Page-level text extractions
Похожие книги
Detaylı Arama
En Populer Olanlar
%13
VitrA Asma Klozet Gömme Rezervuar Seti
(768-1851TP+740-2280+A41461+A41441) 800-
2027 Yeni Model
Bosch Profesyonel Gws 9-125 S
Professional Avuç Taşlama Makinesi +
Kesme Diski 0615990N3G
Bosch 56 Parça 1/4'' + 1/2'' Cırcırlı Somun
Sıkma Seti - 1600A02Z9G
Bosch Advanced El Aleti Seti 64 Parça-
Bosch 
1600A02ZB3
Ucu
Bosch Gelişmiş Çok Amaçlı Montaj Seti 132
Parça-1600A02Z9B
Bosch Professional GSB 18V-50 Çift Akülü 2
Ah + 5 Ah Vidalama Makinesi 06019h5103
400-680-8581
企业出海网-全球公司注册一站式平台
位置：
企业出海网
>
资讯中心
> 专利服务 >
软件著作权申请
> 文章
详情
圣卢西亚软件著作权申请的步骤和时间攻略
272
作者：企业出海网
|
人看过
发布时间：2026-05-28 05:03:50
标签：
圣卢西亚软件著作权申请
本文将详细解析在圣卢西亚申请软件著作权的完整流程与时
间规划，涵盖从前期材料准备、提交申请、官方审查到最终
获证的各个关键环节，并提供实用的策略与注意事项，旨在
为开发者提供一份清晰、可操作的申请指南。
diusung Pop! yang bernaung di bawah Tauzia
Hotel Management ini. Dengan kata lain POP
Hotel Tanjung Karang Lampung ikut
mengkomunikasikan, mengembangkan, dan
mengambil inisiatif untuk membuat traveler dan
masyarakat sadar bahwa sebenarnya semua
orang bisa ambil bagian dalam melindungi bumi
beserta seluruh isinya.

YOUR INSTRUCTIONS: What's needed is an exact copy of every entry.

YOUR SOLUTION:
Похожие книги
Detaylı Arama
En Populer Olanlar
%13
VitrA Asma Klozet Gömme Rezervuar Seti
(768-1851TP+740-2280+A41461+A41441) 800-
2027 Yeni Model
Bosch Profesyonel Gws 9-125 S
Professional Avuç Taşlama Makinesi +
Kesme Diski 0615990N3G
Bosch 56 Parça 1/4'' + 1/2'' Cırcırlı Somun
Sıkma Seti - 1600A02Z9G
Bosch Advanced El Aleti Seti 64 Parça-
Bosch 
1600A02ZB3
Ucu
Bosch Gelişmiş Çok Amaçlı Montaj Seti 132
Parça-1600A02Z9B
Bosch Professional GSB 18V-50 Çift Akülü 2
Ah + 5 Ah Vidalama Makinesi 06019h5103
400-680-8581
企业出海网-全球公司注册一站式平台
位置：
企业出海网
>
资讯中心
> 专利服务 >
软件著作权申请
> 文章
详情
圣卢西亚软件著作权申请的步骤和时间攻略
272
作者：企业出海网
|
人看过
发布时间：2026-05-28 05:03:50
标签：
圣卢西亚软件著作权申请
本文将详细解析在圣卢西亚申请软件著作权的完整流程与时
间规划，涵盖从前期材料准备、提交申请、官方审查到最终
获证的各个关键环节，并提供实用的策略与注意事项，旨在
为开发者提供一份清晰、可操作的申请指南。
diusung Pop! yang bernaung di bawah Tauzia
Hotel Management ini. Dengan kata lain POP
Hotel Tanjung Karang Lampung ikut
mengkomunikasikan, mengembangkan, dan
mengambil inisiatif untuk membuat traveler dan
masyarakat sadar bahwa sebenarnya semua
orang bisa ambil bagian dalam melindungi bumi
beserta seluruh isinya.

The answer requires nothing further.